→ About this task: Take each line of the data that contains the string "Thyroid" and copy it.

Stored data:

»»

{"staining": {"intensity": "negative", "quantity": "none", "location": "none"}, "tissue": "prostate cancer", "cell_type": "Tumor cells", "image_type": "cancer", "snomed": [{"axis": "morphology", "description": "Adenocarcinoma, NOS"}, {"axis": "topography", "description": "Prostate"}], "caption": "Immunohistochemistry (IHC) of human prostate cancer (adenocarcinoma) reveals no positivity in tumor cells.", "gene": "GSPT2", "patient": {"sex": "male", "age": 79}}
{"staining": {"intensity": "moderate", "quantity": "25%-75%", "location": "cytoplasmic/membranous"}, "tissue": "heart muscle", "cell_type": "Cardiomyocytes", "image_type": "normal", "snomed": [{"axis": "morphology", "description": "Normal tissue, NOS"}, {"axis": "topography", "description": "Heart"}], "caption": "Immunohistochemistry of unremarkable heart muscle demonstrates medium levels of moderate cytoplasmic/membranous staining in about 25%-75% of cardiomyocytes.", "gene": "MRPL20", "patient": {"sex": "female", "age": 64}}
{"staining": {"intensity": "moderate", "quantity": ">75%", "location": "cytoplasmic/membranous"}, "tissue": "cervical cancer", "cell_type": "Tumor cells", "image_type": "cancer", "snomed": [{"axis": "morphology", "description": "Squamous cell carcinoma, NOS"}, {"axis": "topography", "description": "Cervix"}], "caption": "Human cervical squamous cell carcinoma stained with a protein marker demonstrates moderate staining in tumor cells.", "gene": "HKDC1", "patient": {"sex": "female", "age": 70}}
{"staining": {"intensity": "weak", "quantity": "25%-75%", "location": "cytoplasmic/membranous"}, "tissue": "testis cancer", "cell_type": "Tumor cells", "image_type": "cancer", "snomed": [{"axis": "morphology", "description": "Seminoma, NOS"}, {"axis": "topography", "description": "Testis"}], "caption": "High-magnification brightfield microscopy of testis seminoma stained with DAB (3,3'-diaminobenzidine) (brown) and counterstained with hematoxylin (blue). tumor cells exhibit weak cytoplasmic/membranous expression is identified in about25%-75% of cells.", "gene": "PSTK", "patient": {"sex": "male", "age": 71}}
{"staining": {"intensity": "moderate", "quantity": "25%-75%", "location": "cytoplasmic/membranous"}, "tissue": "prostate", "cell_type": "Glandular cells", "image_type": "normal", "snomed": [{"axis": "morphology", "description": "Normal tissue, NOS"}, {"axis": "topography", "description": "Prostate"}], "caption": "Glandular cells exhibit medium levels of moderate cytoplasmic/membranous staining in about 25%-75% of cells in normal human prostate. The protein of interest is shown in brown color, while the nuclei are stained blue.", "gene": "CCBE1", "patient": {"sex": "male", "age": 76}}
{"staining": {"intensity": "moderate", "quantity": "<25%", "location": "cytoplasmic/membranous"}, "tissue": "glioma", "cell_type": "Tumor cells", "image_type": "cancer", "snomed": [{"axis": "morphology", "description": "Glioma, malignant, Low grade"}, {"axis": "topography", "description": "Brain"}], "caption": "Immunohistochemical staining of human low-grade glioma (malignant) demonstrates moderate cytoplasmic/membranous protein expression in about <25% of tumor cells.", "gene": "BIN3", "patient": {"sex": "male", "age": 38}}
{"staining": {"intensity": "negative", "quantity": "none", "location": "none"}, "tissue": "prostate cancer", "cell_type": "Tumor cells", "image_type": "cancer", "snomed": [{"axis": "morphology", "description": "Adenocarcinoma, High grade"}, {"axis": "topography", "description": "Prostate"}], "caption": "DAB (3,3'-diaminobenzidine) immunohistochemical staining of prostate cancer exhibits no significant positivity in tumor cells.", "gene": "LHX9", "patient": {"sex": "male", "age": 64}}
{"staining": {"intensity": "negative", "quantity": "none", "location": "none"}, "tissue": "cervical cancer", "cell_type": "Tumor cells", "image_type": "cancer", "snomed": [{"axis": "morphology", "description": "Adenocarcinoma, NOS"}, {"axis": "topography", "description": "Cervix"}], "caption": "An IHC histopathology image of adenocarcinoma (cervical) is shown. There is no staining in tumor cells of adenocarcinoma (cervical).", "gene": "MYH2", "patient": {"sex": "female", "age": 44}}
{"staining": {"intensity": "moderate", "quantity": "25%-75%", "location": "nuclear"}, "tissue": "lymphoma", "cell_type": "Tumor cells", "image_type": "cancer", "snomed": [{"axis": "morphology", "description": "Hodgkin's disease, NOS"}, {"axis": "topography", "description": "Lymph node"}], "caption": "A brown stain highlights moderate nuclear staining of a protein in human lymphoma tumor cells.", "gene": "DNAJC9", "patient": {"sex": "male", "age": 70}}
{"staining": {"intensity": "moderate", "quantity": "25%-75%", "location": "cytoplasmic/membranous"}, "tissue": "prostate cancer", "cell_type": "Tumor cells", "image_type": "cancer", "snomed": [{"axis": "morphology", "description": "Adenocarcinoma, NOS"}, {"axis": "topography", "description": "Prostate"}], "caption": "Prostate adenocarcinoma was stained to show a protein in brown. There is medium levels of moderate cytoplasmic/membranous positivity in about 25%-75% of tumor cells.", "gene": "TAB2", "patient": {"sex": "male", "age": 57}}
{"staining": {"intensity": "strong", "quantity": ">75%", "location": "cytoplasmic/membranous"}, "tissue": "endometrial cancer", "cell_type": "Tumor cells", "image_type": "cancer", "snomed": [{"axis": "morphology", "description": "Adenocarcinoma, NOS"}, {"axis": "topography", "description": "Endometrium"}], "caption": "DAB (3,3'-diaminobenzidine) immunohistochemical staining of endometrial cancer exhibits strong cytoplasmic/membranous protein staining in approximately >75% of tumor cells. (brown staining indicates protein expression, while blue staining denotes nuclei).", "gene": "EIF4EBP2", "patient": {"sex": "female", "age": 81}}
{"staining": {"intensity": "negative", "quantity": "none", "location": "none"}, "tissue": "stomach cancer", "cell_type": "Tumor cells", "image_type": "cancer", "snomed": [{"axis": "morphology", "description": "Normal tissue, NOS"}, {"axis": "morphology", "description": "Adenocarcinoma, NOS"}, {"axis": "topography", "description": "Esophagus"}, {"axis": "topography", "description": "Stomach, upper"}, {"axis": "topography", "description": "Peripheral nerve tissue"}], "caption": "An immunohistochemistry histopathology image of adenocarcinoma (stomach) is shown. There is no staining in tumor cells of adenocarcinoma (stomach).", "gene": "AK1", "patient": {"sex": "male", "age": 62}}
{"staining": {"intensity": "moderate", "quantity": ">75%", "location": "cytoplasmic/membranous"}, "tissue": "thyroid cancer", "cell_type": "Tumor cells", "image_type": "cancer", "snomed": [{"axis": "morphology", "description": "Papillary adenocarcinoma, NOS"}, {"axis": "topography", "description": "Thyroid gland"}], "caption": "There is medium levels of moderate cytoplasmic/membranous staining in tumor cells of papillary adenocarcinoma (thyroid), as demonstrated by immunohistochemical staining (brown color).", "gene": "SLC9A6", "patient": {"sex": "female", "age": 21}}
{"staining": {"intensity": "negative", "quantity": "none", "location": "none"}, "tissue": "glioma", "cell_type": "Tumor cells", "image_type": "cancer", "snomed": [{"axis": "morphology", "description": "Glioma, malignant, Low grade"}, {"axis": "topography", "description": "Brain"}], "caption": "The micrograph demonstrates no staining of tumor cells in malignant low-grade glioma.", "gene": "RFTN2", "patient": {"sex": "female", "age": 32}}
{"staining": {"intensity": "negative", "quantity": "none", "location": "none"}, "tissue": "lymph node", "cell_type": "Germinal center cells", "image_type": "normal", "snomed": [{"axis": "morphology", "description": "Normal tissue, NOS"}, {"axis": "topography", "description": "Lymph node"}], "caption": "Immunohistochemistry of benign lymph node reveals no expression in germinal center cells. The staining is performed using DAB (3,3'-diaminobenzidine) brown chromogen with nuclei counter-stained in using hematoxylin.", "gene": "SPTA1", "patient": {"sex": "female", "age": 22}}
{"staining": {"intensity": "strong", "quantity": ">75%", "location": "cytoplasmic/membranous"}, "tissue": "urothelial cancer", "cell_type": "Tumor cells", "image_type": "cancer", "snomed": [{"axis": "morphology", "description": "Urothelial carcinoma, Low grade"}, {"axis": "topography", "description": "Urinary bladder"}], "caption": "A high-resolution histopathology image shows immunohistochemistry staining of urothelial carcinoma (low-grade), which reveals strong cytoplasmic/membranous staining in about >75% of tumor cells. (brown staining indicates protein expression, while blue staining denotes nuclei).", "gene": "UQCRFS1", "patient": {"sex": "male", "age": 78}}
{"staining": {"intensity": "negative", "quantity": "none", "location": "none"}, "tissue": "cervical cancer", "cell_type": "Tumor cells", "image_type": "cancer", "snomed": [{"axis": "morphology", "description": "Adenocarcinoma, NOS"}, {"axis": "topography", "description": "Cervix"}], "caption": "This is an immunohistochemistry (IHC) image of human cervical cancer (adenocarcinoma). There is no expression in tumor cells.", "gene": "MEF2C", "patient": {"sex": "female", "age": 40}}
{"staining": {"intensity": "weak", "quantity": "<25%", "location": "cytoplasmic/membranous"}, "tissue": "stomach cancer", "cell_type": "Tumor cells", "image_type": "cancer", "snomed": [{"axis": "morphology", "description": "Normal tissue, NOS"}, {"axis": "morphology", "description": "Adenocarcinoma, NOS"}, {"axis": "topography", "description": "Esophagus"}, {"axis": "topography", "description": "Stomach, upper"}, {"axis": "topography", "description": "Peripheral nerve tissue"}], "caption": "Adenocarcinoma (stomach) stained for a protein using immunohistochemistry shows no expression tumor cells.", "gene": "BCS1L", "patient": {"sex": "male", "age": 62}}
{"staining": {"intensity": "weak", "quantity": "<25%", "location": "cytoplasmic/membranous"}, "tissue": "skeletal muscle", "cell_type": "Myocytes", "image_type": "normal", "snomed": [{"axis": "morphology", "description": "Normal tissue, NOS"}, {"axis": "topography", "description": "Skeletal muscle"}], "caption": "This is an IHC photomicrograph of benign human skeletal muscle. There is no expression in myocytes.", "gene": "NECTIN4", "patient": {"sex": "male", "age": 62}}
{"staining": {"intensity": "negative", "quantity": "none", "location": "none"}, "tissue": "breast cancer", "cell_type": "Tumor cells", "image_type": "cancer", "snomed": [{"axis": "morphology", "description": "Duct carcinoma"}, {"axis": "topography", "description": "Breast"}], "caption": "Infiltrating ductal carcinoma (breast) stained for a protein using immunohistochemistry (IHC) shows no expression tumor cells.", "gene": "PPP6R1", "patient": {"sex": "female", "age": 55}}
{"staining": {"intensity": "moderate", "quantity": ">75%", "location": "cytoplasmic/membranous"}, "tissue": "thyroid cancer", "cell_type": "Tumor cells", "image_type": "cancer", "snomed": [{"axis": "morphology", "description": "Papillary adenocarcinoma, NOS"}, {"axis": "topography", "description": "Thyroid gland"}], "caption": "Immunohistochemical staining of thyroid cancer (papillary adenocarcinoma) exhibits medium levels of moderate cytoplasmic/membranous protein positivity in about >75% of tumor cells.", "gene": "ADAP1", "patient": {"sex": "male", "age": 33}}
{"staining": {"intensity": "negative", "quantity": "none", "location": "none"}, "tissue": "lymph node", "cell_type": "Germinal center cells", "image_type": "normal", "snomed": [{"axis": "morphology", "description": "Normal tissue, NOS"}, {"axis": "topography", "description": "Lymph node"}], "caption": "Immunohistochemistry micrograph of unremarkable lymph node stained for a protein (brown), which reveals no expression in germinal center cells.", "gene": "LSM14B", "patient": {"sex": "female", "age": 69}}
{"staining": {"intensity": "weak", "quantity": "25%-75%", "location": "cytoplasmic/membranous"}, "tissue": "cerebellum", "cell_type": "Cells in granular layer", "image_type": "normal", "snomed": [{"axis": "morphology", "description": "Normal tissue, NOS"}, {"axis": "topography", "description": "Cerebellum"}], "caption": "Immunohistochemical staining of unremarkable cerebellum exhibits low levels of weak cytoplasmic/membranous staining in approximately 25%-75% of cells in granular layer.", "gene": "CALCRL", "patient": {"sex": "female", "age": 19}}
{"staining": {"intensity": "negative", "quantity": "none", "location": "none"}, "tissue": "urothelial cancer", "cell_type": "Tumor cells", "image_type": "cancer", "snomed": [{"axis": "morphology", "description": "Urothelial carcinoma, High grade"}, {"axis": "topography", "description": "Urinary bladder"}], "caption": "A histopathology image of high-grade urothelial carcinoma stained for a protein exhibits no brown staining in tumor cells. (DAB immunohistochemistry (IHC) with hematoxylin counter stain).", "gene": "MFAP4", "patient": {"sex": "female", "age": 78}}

««

→ Your response:
{"staining": {"intensity": "moderate", "quantity": ">75%", "location": "cytoplasmic/membranous"}, "tissue": "thyroid cancer", "cell_type": "Tumor cells", "image_type": "cancer", "snomed": [{"axis": "morphology", "description": "Papillary adenocarcinoma, NOS"}, {"axis": "topography", "description": "Thyroid gland"}], "caption": "There is medium levels of moderate cytoplasmic/membranous staining in tumor cells of papillary adenocarcinoma (thyroid), as demonstrated by immunohistochemical staining (brown color).", "gene": "SLC9A6", "patient": {"sex": "female", "age": 21}}
{"staining": {"intensity": "moderate", "quantity": ">75%", "location": "cytoplasmic/membranous"}, "tissue": "thyroid cancer", "cell_type": "Tumor cells", "image_type": "cancer", "snomed": [{"axis": "morphology", "description": "Papillary adenocarcinoma, NOS"}, {"axis": "topography", "description": "Thyroid gland"}], "caption": "Immunohistochemical staining of thyroid cancer (papillary adenocarcinoma) exhibits medium levels of moderate cytoplasmic/membranous protein positivity in about >75% of tumor cells.", "gene": "ADAP1", "patient": {"sex": "male", "age": 33}}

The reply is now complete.